To those in the "growth business"--utility companies, traction companies, realtors--investment in the physical city, however, emphasized private gain. Over the years, delivery of urban services has swung like a pendulum between public and private ventures. Accounting for both public and private inputs into the urban decision making process, historian Alan Anderson argued that the provision of urban services "switched back and forth between the public and private sectors as technology and markets changed."(6.) A clear pattern of such oscillation is difficult to establish, however. Suffice it to say that public and private ends are not always mutually exclusive, and the decision-making environment was never as rigidly public or private as some have suggested. Nonetheless, the development and maintenance of a well-functioning physical city was going to be determined by public and private inputs--sometimes in concert, and sometimes in competition--not by a singular elite nor by the autonomy of technological forces.
The studies of historians David Hammack and Christine Rosen have been particularly useful in understanding urban decision making with respect to technical systems and the environment. Hammack's argument that political power in turn-of-the-century New York was concentrated "not in one or two but in several distinct economic, social, and political elites" helped to avoid a simplistic interpretation of public versus private interests. "In their efforts to influence decisions," Hammack added, "these elites engaged in a shifting complex of alliances, bargained with one another, and sometimes made important concessions to secure the support of other elites and of wider publics." (7.)
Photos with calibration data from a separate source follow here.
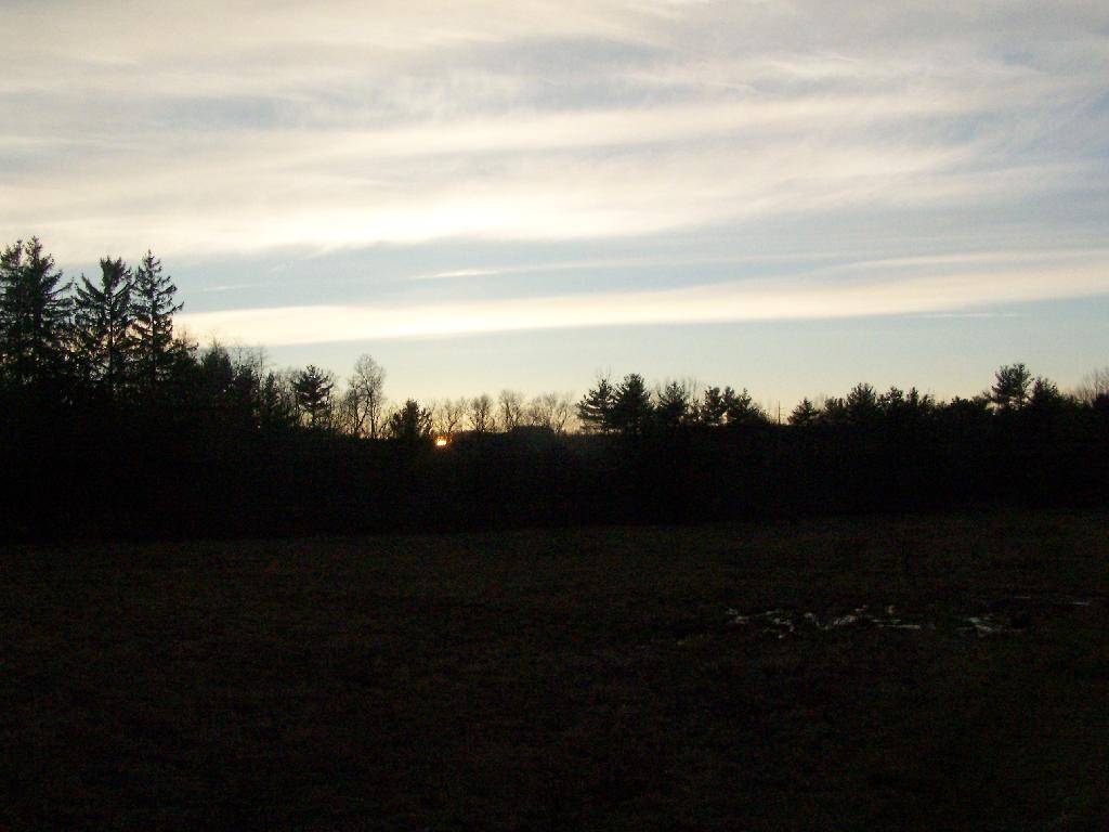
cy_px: 416
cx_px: 554
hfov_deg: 49.0
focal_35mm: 38
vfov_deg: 37.7
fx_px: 1217
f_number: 5.6
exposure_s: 1/1600
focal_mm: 6.3
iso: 400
Rosen's discussion of "frictions" in both the supply and demand sides of infrastructural development has good applicability to the questions surrounding technical systems. In her book, The Limits of Power: Great Fires and the Process of City Growth in America (1986), she uses the cities of Chicago, Baltimore, and Boston--after their great fires--as laboratories for examining the city-building (or rebuilding) process. On the demand side of infrastructure development, Rosen noted, market mechanisms collapsed because individuals were unwilling to pay for infrastructures voluntarily, especially infrastructures that others would use without paying for them. On the supply side, the market collapsed because producers--who normally held a monopoly over infrastructural development--could ignore the demands of its captive market. Little wonder that service was most readily provided to well-to-do neighborhoods and business areas where the rewards were greatest.
Thinking about cities in terms of technical systems raises as many questions as it provides answers. But in thinking about changes in the America urban experience over the years, the study of technical systems provides a valuable tool for understanding the profound physical transformation of American cities in the nineteenth and twentieth centuries, the degree to which those changes influenced patterns of growth, and how net outcomes of those technical cities affected the lives of the people themselves.